Ankara ancora attende dal Vaticano, se non proprio una risposta ufficiale alla richiesta di Ridvan Cakir, almeno rassicurazioni in merito anche perché se Benedetto XVI si presentasse in Turchia a confermare ciò che più volte disse a riguardo dell’entrata del Paese nell’Unione quando era ancora prefetto della Congregazione per la dottrina della fede, la Turchia avrebbe un danno rilevante che potrebbe compromettere in maniera importante il suo eventuale ingresso nella comunità di Paesi appartenenti alla UE. Secondo le posizioni espresse dal papa prima di divenire pontefice, infatti, la Turchia ha sempre rappresentato un continente diverso, in permanente contrasto con l’Europa. “Rendere uguali i due continenti – disse Joseph Ratzinger in un’intervista del 2004 a Le Figaro – significherebbe una perdita di ricchezza, la scomparsa della cultura in favore dei benefici in campo economico”.
Politica a parte, da un punto di vista ecumenico il viaggio segnerebbe una nuova tappa nella ricerca dell’unità con gli ortodossi ad oggi ancora separati da Roma: papa Ratzinger può vantare un’antica amicizia con il principale teologo del patriarcato, Ioannis Zizioulas, metropolita di Pergamo.
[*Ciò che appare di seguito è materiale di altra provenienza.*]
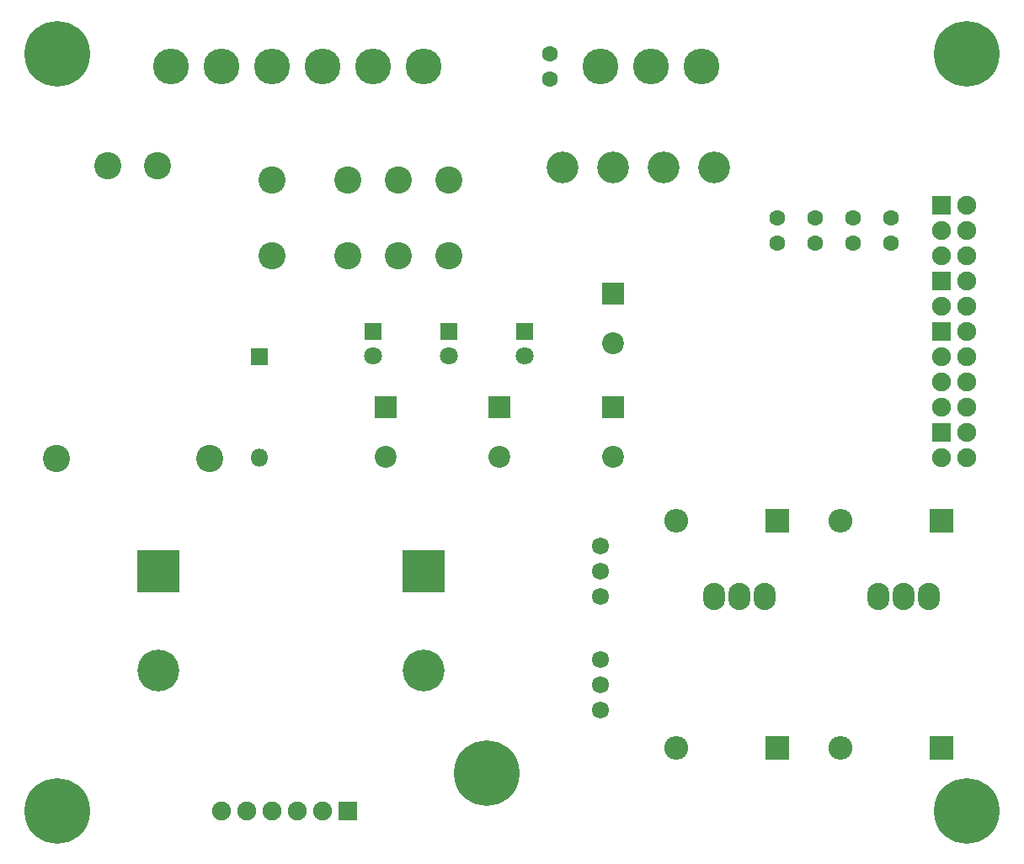
<source format=gbs>
G04 #@! TF.FileFunction,Soldermask,Bot*
%FSLAX46Y46*%
G04 Gerber Fmt 4.6, Leading zero omitted, Abs format (unit mm)*
G04 Created by KiCad (PCBNEW 4.0.4+e1-6308~48~ubuntu15.10.1-stable) date Wed Feb  8 22:58:30 2017*
%MOMM*%
%LPD*%
G01*
G04 APERTURE LIST*
%ADD10C,0.100000*%
%ADD11C,3.600000*%
%ADD12R,4.200000X4.200000*%
%ADD13C,4.200000*%
%ADD14R,2.200000X2.200000*%
%ADD15C,2.200000*%
%ADD16R,1.800000X1.800000*%
%ADD17C,1.800000*%
%ADD18R,2.400000X2.400000*%
%ADD19O,2.400000X2.400000*%
%ADD20C,1.600000*%
%ADD21R,1.900000X1.900000*%
%ADD22O,1.900000X1.900000*%
%ADD23C,1.724000*%
%ADD24C,2.740000*%
%ADD25O,2.232000X2.740000*%
%ADD26O,1.800000X1.800000*%
%ADD27C,3.200000*%
%ADD28C,6.600000*%
G04 APERTURE END LIST*
D10*
D11*
X134620000Y-49530000D03*
X129540000Y-49530000D03*
X124460000Y-49530000D03*
D12*
X80010000Y-100330000D03*
D13*
X80010000Y-110330000D03*
D12*
X106680000Y-100330000D03*
D13*
X106680000Y-110330000D03*
D14*
X114300000Y-83820000D03*
D15*
X114300000Y-88820000D03*
D16*
X101600000Y-76200000D03*
D17*
X101600000Y-78700000D03*
D16*
X109220000Y-76200000D03*
D17*
X109220000Y-78700000D03*
D14*
X125730000Y-72390000D03*
D15*
X125730000Y-77390000D03*
D14*
X125730000Y-83820000D03*
D15*
X125730000Y-88820000D03*
D14*
X102870000Y-83820000D03*
D15*
X102870000Y-88820000D03*
D18*
X142240000Y-118110000D03*
D19*
X132080000Y-118110000D03*
D20*
X153670000Y-64770000D03*
X153670000Y-67310000D03*
X149860000Y-64770000D03*
X149860000Y-67310000D03*
X119380000Y-48260000D03*
X119380000Y-50800000D03*
X146050000Y-64770000D03*
X146050000Y-67310000D03*
X142240000Y-64770000D03*
X142240000Y-67310000D03*
D21*
X158750000Y-71120000D03*
D22*
X161290000Y-71120000D03*
X158750000Y-73660000D03*
X161290000Y-73660000D03*
D21*
X158750000Y-63500000D03*
D22*
X161290000Y-63500000D03*
X158750000Y-66040000D03*
X161290000Y-66040000D03*
X158750000Y-68580000D03*
X161290000Y-68580000D03*
D23*
X124460000Y-100330000D03*
X124460000Y-97790000D03*
X124460000Y-102870000D03*
X124460000Y-111760000D03*
X124460000Y-109220000D03*
X124460000Y-114300000D03*
D24*
X79970000Y-59595000D03*
X74970000Y-59595000D03*
X85170000Y-88995000D03*
X69770000Y-88995000D03*
D25*
X154940000Y-102870000D03*
X157480000Y-102870000D03*
X152400000Y-102870000D03*
X138430000Y-102870000D03*
X140970000Y-102870000D03*
X135890000Y-102870000D03*
D11*
X91440000Y-49530000D03*
X86360000Y-49530000D03*
X81280000Y-49530000D03*
X106680000Y-49530000D03*
X101600000Y-49530000D03*
X96520000Y-49530000D03*
D24*
X91440000Y-60960000D03*
X91440000Y-68580000D03*
X99060000Y-68580000D03*
X104140000Y-68580000D03*
X109220000Y-68580000D03*
X99060000Y-60960000D03*
X104140000Y-60960000D03*
X109220000Y-60960000D03*
D16*
X90170000Y-78740000D03*
D26*
X90170000Y-88900000D03*
D18*
X158750000Y-95250000D03*
D19*
X148590000Y-95250000D03*
D18*
X142240000Y-95250000D03*
D19*
X132080000Y-95250000D03*
D18*
X158750000Y-118110000D03*
D19*
X148590000Y-118110000D03*
D27*
X135890000Y-59690000D03*
X130810000Y-59690000D03*
X125730000Y-59690000D03*
X120650000Y-59690000D03*
D16*
X116840000Y-76200000D03*
D17*
X116840000Y-78700000D03*
D21*
X158750000Y-76200000D03*
D22*
X161290000Y-76200000D03*
X158750000Y-78740000D03*
X161290000Y-78740000D03*
X158750000Y-81280000D03*
X161290000Y-81280000D03*
X158750000Y-83820000D03*
X161290000Y-83820000D03*
D21*
X158750000Y-86360000D03*
D22*
X161290000Y-86360000D03*
X158750000Y-88900000D03*
X161290000Y-88900000D03*
D21*
X99060000Y-124460000D03*
D22*
X96520000Y-124460000D03*
X93980000Y-124460000D03*
X91440000Y-124460000D03*
X88900000Y-124460000D03*
X86360000Y-124460000D03*
D28*
X69850000Y-48260000D03*
X113030000Y-120650000D03*
X161290000Y-48260000D03*
X69850000Y-124460000D03*
X161290000Y-124460000D03*
M02*

</source>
Zizioulas e Ratzinger hanno deciso di far riprendere in autunno i lavori della Commissione del dialogo teologico tra la Chiesa cattolica e quella ortodossa, Commissione istituita proprio da Giovanni Paolo II nel suo viaggio in Turchia del 1979. E, inoltre, sul nodo del primato petrino hanno elaborato da tempo un ragionevole punto di incontro, alla luce dell’assioma: “Dove c’è l’eucaristia c’è la Chiesa”.